As a child, Doris had taken her dog Tiny for a walk off the leash, and was guilt-ridden when Tiny was run over and killed by a car. A similarly traumatic incident had occurred to the young Norma Jeane when her dog Tippy was allegedly killed by a neighbour. Day’s much-quoted remark that “I’ve never met an animal I didn’t like, and I can’t say the same thing about people” recalls Marilyn’s comment to Truman Capote, “Dogs don’t bite me. Only humans.”
Day’s son Terry, a musician and producer who helped to manage her later career, died in 2004. That year, Doris also received the Presidential Medal of Freedom from George W. Bush. In 2011, My Heart – her first album in decades, featuring unreleased recordings with all profits donated to her animal charity, made her the oldest artist to chart in the UK Top 10 with an album of new material.
Although deeply private, Doris was far from a recluse and would show up for annual birthday celebrations in her hometown of Carmel. In 2015, her neighbour (and former mayor) Clint Eastwood offered Doris a part in what would have been her first movie in almost fifty years. She considered it seriously before ultimately declining. On her 97th birthday she reminisced about her long friendship with Rock Hudson, whom she had supported during his battle with AIDS, in a final interview for the Hollywood Reporter. Soon afterwards, she contracted pneumonia and passed away on May 13, 2019.
In many ways, Doris Day and Marilyn Monroe were polar opposites: Doris, for example, was a lifelong Republican, and Marilyn a registered Democrat. In 1967, Day turned down the role of Mrs. Robinson in The Graduate, considering the character of a bored, middle-class housewife who seduces her daughter’s fiance “vulgar and offensive.” It’s a part that Monroe might have played well if she had lived longer (Anne Bancroft, who had made her screen debut opposite Marilyn in 1952’s Don’t Bother to Knock, was iconic as Mrs. Robinson.)

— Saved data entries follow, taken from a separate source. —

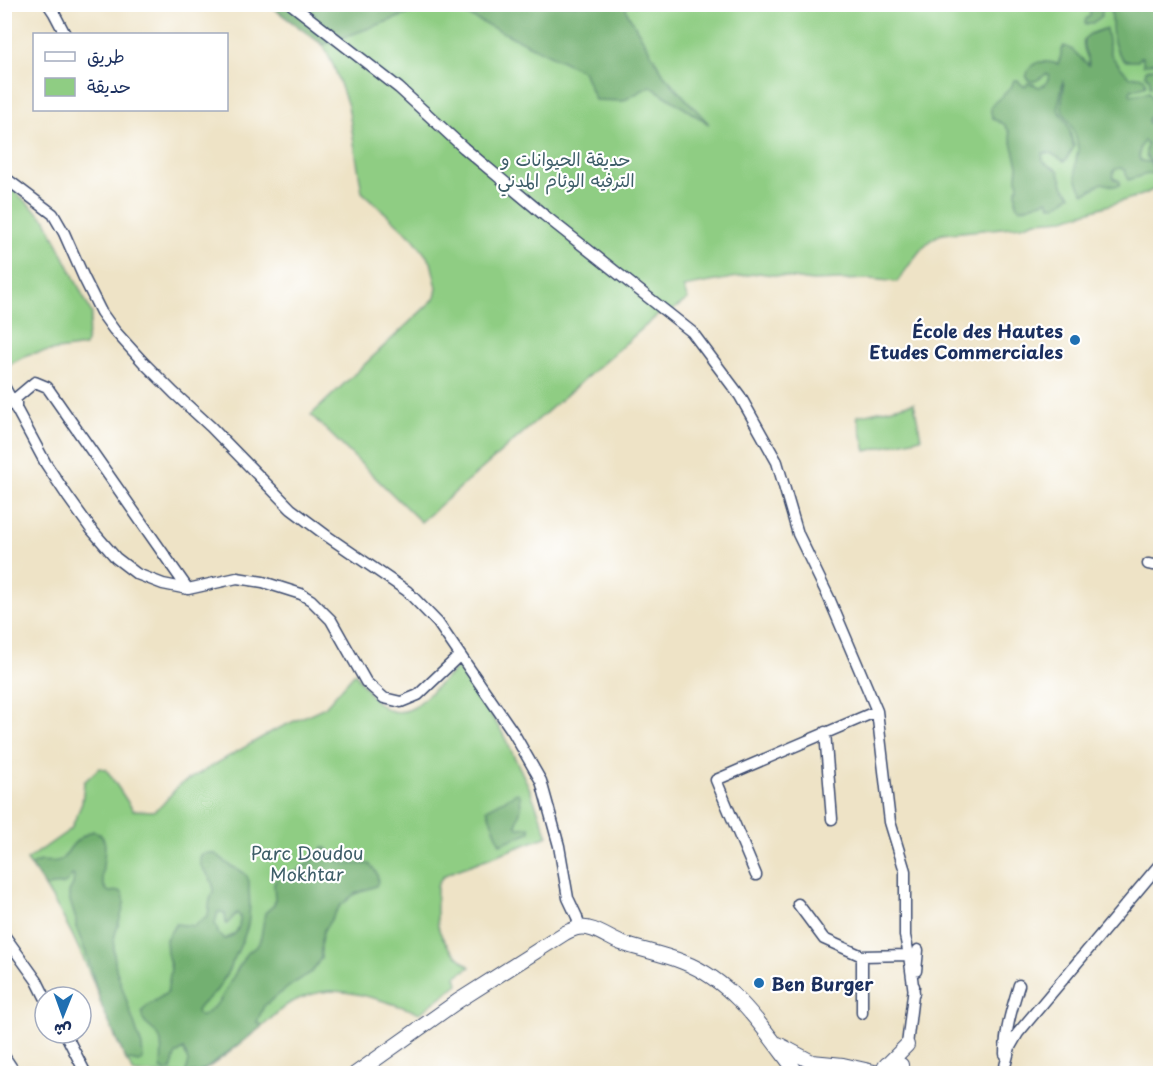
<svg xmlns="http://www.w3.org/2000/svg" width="1165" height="1078" viewBox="0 0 1165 1078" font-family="'Playpen Sans','Playpen Sans Arabic',sans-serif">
<rect width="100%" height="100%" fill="#fff"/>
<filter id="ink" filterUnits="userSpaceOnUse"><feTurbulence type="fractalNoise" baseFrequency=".0167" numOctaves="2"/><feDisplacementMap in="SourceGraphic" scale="12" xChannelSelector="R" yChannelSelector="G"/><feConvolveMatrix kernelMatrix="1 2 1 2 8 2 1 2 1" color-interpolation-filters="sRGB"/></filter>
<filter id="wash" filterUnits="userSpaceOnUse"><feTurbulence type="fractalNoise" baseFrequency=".008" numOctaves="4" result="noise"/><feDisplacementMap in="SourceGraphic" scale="24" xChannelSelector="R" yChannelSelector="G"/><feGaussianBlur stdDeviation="1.35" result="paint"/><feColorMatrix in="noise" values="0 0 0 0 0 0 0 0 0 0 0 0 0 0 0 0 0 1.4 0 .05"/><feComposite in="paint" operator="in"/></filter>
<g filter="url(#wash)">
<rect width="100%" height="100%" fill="#eee3c6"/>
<path fill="#8fcd83" stroke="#557e70" stroke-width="1.5" d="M269 5H1160V186L1145 194 1064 219 1036 221 1021 226 942 234C923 240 909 267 897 282L870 279 812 281 759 273 683 287 688 299 673 310 658 315 421 522 311 415 435 298 437 288 431 262 413 238 362 192 348 106 334 67 323 45Z
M5 183 46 220 92 314 85 346 29 354 5 367V380Z
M914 403 921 438 866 451 857 416Z
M459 666 502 732 529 787 548 836 449 873C442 876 439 880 437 887 437 899 436 913 438 926 442 944 457 956 470 967L456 976 458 984 420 1013C394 1004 358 991 330 991 317 992 302 997 290 1003 281 1008 273 1017 265 1024 243 1041 222 1060 198 1074L134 1073C112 1038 101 998 84 960 69 925 49 891 27 860L71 829 82 803 84 782 99 768 106 769 133 810 153 811 162 805 179 785 273 731 325 707 355 673C370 694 386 725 416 706Z"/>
<path fill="#73b071" stroke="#477068" stroke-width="1.5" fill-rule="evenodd" d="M269 5H424L416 11 323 45Z
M446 5H625L628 14 664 75 709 124 650 86 623 101 595 100 583 71Z
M1082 5H1103L1101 17 1092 23 1086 25C1084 21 1086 18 1090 16V9L1088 6H1084Z
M1112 5H1160V61L1143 65V57H1141L1138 61H1125C1109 46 1113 26 1111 6Z
M1104 29H1106C1108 37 1108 46 1111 54 1113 60 1125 71 1129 77 1137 77 1143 73 1146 83L1145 86 1131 90 1130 93 1131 95 1149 92C1156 102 1153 110 1148 120L1149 123 1154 124 1156 122 1154 116V113L1157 111H1160V172L1156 173 1155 166C1144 155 1145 158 1147 143L1144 141 1140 148 1139 158 1141 161 1150 162 1153 168 1154 173 1144 175 1128 180 1125 170 1120 168 1114 170 1113 178 1120 181V185L1113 186 1102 183 1088 192 1084 193C1077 186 1074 172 1076 162 1076 157 1078 153 1078 148 1077 139 1073 129 1069 121 1067 117 1063 114 1062 109 1060 100 1066 90 1063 82L1058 107 1059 111 1066 121 1069 128 1074 147 1066 160 1064 161 1050 153H1043C1040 165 1051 165 1058 170L1064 187 1071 195 1056 206 1050 205 1048 200 1021 209 1016 205V189L1018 187 1017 178 1018 165 1009 131 1004 124 993 119 991 113V107L995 102 1011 88 1014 80H1018C1020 83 1022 87 1026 86L1028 83 1033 84 1039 87C1045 86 1048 82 1049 75L1046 74C1040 79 1032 85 1026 78 1030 59 1043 60 1058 64L1061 55V50L1064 46C1075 48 1080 60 1089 65 1089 55 1081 50 1084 39L1090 34Z
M1157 67H1160V87H1150V80L1145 74 1146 70Z
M517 793 520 795 521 808 516 826 519 828 529 827 530 828V832L500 844 487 809Z
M93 831C120 837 90 878 109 892L120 891C123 894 124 895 124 899 126 908 115 929 114 941 113 950 115 960 116 969L142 1047 143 1058 141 1061 138 1062 130 1060 127 1062 102 1007 86 953 76 927V920L69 898V892L73 884 74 876 72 875C62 893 58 879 46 888L31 866C40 856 52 866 62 859 65 856 68 851 71 847 77 839 84 835 93 831Z
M323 848H327C339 870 349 863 369 864 376 870 381 877 376 886L355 894 340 906 324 930 321 941V958L312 972 294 983 264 1006 257 1022 258 1024 264 1025 207 1068 198 1073H185C191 1061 187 1061 184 1049 172 1055 175 1058 171 1070L165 1071 161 1069C161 1060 163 1048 160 1039 156 1027 140 1027 142 1011L148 1005 167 993 171 968 167 953 166 939 176 924 194 926 208 915C209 910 209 905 210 900 212 894 214 892 213 886 211 873 196 868 201 855 214 849 220 857 229 865 234 868 243 871 245 874 250 878 249 885 249 891 250 902 250 914 248 924 245 938 225 980 216 991 210 999 201 1002 197 1011L199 1016H203L219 1002 246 954 258 945 261 937 265 913 274 905 275 900 274 884 279 874 296 872 300 868 311 862ZM222 912 225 914 226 924 228 923 237 913 240 916C240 928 237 935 225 939L219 935 215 923 218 912Z"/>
</g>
<g filter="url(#ink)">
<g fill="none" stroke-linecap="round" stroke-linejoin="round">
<defs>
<path id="minor" d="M48 4 54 13 65 34
M291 4 399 88 464 148 544 215 692 332 740 396 777 462 798 534 829 598 877 711 890 822 905 871V936L909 955 914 993
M4 177 53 214 64 233 84 278 101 312 114 330 143 362 174 393 211 427 291 509 327 536 407 591 438 623 460 655
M4 386 46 464 68 497 91 529 116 558 137 574 163 584 188 589 237 578 263 582 301 594 311 600 331 620 366 682 384 698 401 702 418 695 460 655 513 732 541 781 559 846 568 898 577 917 579 927
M16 409V398L35 382 47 387 188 589
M1148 564 1160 566
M825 732 832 819
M756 875 716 780 877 711
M798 904 824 939 862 956 909 955
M4 935 37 981 45 997
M916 971 918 950
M862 1013V956
M65 1033 86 1074
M907 1045 914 986
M1005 1054C1005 1030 1012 1008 1019 985
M4 1056 16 1074
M1003 1074 1010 1047 1018 1033 1160 864"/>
<path id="tertiary" d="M778 1044 812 1062 843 1065 883 1074
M890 1062 907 1045
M355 1074 458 1001 565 933C569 931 573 929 578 928 592 925 608 938 621 943 641 950 663 954 683 962 735 982 765 1031 798 1074
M884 1074C883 1067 886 1063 893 1062L901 1065 902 1074"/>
</defs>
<use href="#minor" stroke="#3b4a6e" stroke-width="13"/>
<use href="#tertiary" stroke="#3b4a6e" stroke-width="16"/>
<use href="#minor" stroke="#fff" stroke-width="10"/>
<use href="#tertiary" stroke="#fff" stroke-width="14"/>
</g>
</g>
<g fill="#1f6fb2" stroke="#fff" stroke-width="2">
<circle cx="1075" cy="340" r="6"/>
<circle cx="759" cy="983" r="6"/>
</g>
<g text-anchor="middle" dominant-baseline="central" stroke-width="4.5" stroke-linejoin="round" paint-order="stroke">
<g font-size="18" fill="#3e5e69" stroke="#fff">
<text x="566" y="158">حديقة الحيوانات و<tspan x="566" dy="21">الترفيه الوئام المدني</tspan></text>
<text x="307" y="852">Parc Doudou<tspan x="307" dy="21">Mokhtar</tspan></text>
</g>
<g font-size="18" font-weight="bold" fill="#1b2f5e" stroke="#fff" text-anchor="end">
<text x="1063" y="330">École des Hautes<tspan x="1063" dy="21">Etudes Commerciales</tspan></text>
<text x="771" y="983" text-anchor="start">Ben Burger</text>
</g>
</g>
<rect width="1165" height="1078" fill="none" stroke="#fff" stroke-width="24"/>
<rect x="33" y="33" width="195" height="78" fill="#ffffff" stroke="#a4acbf" stroke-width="1.5"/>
<rect x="45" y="52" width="30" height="9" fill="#ffffff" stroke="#a4acbf" stroke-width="1.5"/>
<text x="87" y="63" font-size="18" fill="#1b2f5e">طريق</text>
<rect x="45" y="78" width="30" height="18" fill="#8fcd83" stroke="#a4acbf" stroke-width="1.5"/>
<text x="87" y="93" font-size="18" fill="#1b2f5e">حديقة</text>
<g transform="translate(63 1015) rotate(181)"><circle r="28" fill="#ffffff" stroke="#a4acbf" stroke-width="1.5"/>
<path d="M0-4.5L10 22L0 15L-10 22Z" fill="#1f6fb2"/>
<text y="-9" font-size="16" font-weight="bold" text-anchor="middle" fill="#1b2f5e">ش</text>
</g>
</svg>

Nonetheless, there are some striking parallels between Monroe and Doris Day. Norma Jeane was raised as a Christian Scientist, while Doris converted in later years. Both represented a sunny image of post-war American womanhood that belied the struggles in their own lives. And now as the world mourns Doris Day, she will be remembered among the most popular female entertainers of the last century.